I would ask my colleagues who have made these arguments to answer a question for me, then. Under their line of reasoning, why did our President seek the authority to pursue this war? If, as they claim, there was no overarching consensus that Saddam Hussein represented a danger to American security and peace in the Middle East and around the world, why did the President undertake this war? Why did so many vote to support the President, here in the Senate and in the United Nations?
War is a serious enterprise, one that is not undertaken without risk. The fact that Baghdad fell in 3 weeks, with so few casualties among coalition forces, fulfilled our greatest hopes for this conflict. I know I am thankful for that fact, and I know the President is as well. I also know that the case for this war remains solid.
This was a case built not on one piece of evidence provided by British intelligence, but on a much deeper long-term purpose. It was built on the noble goal of ending the decades of brutal and violent works by Saddam Hussein, and on our clear duty to ensure America's security in the post-9/11 world by removing state-sponsors of terrorism and opposing regimes that threaten other nations with weapons of mass destruction.
Three hundred thousand people, maybe more, are buried in mass graves spread throughout Iraq, in nearly a hundred reported sites. They stretch from Basrah to Baghdad, from Najaf to Kirkuk. They are silent monuments to Saddam's legacy of ruthlessness and evil.
The suggestion in the face of these silent witnesses that Iraq, the Middle East, and America are not better off today than we were before this war is simply ludicrous.
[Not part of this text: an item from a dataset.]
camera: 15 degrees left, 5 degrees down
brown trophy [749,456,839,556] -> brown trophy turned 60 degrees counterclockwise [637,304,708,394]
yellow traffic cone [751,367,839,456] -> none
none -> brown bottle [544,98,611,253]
We have finished the fighting. Now we must finish the job. We seek to make Iraq secure, to make it a place where the rule of law can be established, so that civilian leaders and the Iraqi Governing Council can establish a new government for a new nation.
This is not an easy task -- and it is not without cost. But it must be done, so that Iraq can flourish as a free nation, and so that the victories won, the lives risked and lost, will not be in vain.
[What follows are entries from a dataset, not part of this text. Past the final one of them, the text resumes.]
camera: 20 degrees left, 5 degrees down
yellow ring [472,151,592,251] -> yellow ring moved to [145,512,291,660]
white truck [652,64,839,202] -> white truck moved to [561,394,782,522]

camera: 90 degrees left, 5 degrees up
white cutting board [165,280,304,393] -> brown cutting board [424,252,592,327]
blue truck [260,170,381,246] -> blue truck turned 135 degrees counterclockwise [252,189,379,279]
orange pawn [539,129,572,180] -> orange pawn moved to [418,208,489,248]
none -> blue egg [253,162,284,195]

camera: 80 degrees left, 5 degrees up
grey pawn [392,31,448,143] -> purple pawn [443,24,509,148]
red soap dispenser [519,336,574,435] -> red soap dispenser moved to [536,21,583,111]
Those who spend their time playing political games with our mission in Iraq, even while our brave men and women labor to secure and stabilize this fledging nation, dishonor our soldiers in the field and the memories of all of those who sacrificed their lives opposing the bloodthirsty regime of Saddam Hussein.
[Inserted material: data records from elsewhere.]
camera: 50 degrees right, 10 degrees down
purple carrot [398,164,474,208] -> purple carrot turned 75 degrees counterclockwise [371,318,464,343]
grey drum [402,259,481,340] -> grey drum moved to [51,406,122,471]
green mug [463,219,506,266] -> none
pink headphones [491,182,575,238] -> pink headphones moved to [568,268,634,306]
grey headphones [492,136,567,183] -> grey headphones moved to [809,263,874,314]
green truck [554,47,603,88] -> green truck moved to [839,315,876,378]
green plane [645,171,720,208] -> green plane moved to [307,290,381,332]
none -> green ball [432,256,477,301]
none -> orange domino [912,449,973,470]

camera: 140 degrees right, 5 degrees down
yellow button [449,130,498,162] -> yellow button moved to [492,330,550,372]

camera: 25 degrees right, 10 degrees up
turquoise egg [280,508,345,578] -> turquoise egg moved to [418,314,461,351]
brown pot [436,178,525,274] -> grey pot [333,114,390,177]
President Clinton argued in 1998 that if America did not act, Saddam Hussein would:
..... go right on and do more to rebuild an arsenal of devastating destruction. And some day, some way, I guarantee you, he's use the arsenal.
President Bush agreed with that argument, and he decided to do something about it. Many of us agreed with that argument, and we voted to support the President. And I am confident history will record it as the right decision -- a decision based strongly on the principles of human freedom that inspired America's foundation.
Last week, Prime Minister Blair reminded us that we have a duty as a powerful nation to take great care regarding what kind of world we leave for our children. I believe that the task that falls to us at this moment in history is spreading the blessings of liberty, bringing the light of freedom to a nation imprisoned in the darkness.
Let those who are more comfortable playing political games -- play on. Those of us who wish to accomplish something greater will labor on, undeterred, always confident in our ultimate goal: We seek a just, free, and peaceful world -- for ourselves, for the Iraqi people, and for future generations.